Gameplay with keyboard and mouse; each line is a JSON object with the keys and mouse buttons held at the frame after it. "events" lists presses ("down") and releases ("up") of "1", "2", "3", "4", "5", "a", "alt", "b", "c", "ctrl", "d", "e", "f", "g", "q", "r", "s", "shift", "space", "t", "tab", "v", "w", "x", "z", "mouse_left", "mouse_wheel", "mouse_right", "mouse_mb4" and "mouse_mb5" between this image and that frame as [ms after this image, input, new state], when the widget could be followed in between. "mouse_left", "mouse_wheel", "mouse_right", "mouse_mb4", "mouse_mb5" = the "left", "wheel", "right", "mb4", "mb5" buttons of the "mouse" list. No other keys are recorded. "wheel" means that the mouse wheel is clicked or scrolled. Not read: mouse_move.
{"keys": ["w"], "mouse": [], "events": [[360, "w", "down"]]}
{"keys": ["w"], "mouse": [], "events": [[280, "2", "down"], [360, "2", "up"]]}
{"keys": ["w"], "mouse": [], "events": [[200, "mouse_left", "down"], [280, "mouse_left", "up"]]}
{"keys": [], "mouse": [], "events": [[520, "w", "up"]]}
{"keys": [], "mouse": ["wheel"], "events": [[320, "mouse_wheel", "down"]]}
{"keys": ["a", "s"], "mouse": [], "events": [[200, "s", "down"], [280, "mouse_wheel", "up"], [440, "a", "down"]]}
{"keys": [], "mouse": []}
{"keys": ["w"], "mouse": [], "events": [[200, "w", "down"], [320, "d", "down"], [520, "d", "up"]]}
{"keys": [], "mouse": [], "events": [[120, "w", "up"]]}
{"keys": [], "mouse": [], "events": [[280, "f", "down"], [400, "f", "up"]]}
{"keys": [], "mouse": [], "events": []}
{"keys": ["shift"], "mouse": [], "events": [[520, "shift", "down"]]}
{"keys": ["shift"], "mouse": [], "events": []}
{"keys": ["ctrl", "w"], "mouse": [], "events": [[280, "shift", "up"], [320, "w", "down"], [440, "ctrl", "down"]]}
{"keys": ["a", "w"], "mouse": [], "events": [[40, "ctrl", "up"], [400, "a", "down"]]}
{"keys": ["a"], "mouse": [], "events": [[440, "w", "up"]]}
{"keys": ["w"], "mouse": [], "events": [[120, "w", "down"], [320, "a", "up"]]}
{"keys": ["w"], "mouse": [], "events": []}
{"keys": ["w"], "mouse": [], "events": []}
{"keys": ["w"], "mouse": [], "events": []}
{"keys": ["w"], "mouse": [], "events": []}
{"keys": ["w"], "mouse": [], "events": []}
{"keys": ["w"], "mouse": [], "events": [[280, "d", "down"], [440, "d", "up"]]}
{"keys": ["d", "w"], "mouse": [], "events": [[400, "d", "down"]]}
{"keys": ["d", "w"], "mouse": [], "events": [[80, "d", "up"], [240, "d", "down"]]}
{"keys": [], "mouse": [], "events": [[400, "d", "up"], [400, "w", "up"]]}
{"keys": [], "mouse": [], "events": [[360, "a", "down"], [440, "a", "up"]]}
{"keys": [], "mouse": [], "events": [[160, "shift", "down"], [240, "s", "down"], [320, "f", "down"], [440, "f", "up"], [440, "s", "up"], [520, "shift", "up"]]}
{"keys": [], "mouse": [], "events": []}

--------------------------------------------------

Required work >> Each line of the data must be retyped exactly as written.

Written response >>
Gameplay with keyboard and mouse; each line is a JSON object with the keys and mouse buttons held at the frame after it. "events" lists presses ("down") and releases ("up") of "1", "2", "3", "4", "5", "a", "alt", "b", "c", "ctrl", "d", "e", "f", "g", "q", "r", "s", "shift", "space", "t", "tab", "v", "w", "x", "z", "mouse_left", "mouse_wheel", "mouse_right", "mouse_mb4" and "mouse_mb5" between this image and that frame as [ms after this image, input, new state], when the widget could be followed in between. "mouse_left", "mouse_wheel", "mouse_right", "mouse_mb4", "mouse_mb5" = the "left", "wheel", "right", "mb4", "mb5" buttons of the "mouse" list. No other keys are recorded. "wheel" means that the mouse wheel is clicked or scrolled. Not read: mouse_move.
{"keys": ["w"], "mouse": [], "events": [[360, "w", "down"]]}
{"keys": ["w"], "mouse": [], "events": [[280, "2", "down"], [360, "2", "up"]]}
{"keys": ["w"], "mouse": [], "events": [[200, "mouse_left", "down"], [280, "mouse_left", "up"]]}
{"keys": [], "mouse": [], "events": [[520, "w", "up"]]}
{"keys": [], "mouse": ["wheel"], "events": [[320, "mouse_wheel", "down"]]}
{"keys": ["a", "s"], "mouse": [], "events": [[200, "s", "down"], [280, "mouse_wheel", "up"], [440, "a", "down"]]}
{"keys": [], "mouse": []}
{"keys": ["w"], "mouse": [], "events": [[200, "w", "down"], [320, "d", "down"], [520, "d", "up"]]}
{"keys": [], "mouse": [], "events": [[120, "w", "up"]]}
{"keys": [], "mouse": [], "events": [[280, "f", "down"], [400, "f", "up"]]}
{"keys": [], "mouse": [], "events": []}
{"keys": ["shift"], "mouse": [], "events": [[520, "shift", "down"]]}
{"keys": ["shift"], "mouse": [], "events": []}
{"keys": ["ctrl", "w"], "mouse": [], "events": [[280, "shift", "up"], [320, "w", "down"], [440, "ctrl", "down"]]}
{"keys": ["a", "w"], "mouse": [], "events": [[40, "ctrl", "up"], [400, "a", "down"]]}
{"keys": ["a"], "mouse": [], "events": [[440, "w", "up"]]}
{"keys": ["w"], "mouse": [], "events": [[120, "w", "down"], [320, "a", "up"]]}
{"keys": ["w"], "mouse": [], "events": []}
{"keys": ["w"], "mouse": [], "events": []}
{"keys": ["w"], "mouse": [], "events": []}
{"keys": ["w"], "mouse": [], "events": []}
{"keys": ["w"], "mouse": [], "events": []}
{"keys": ["w"], "mouse": [], "events": [[280, "d", "down"], [440, "d", "up"]]}
{"keys": ["d", "w"], "mouse": [], "events": [[400, "d", "down"]]}
{"keys": ["d", "w"], "mouse": [], "events": [[80, "d", "up"], [240, "d", "down"]]}
{"keys": [], "mouse": [], "events": [[400, "d", "up"], [400, "w", "up"]]}
{"keys": [], "mouse": [], "events": [[360, "a", "down"], [440, "a", "up"]]}
{"keys": [], "mouse": [], "events": [[160, "shift", "down"], [240, "s", "down"], [320, "f", "down"], [440, "f", "up"], [440, "s", "up"], [520, "shift", "up"]]}
{"keys": [], "mouse": [], "events": []}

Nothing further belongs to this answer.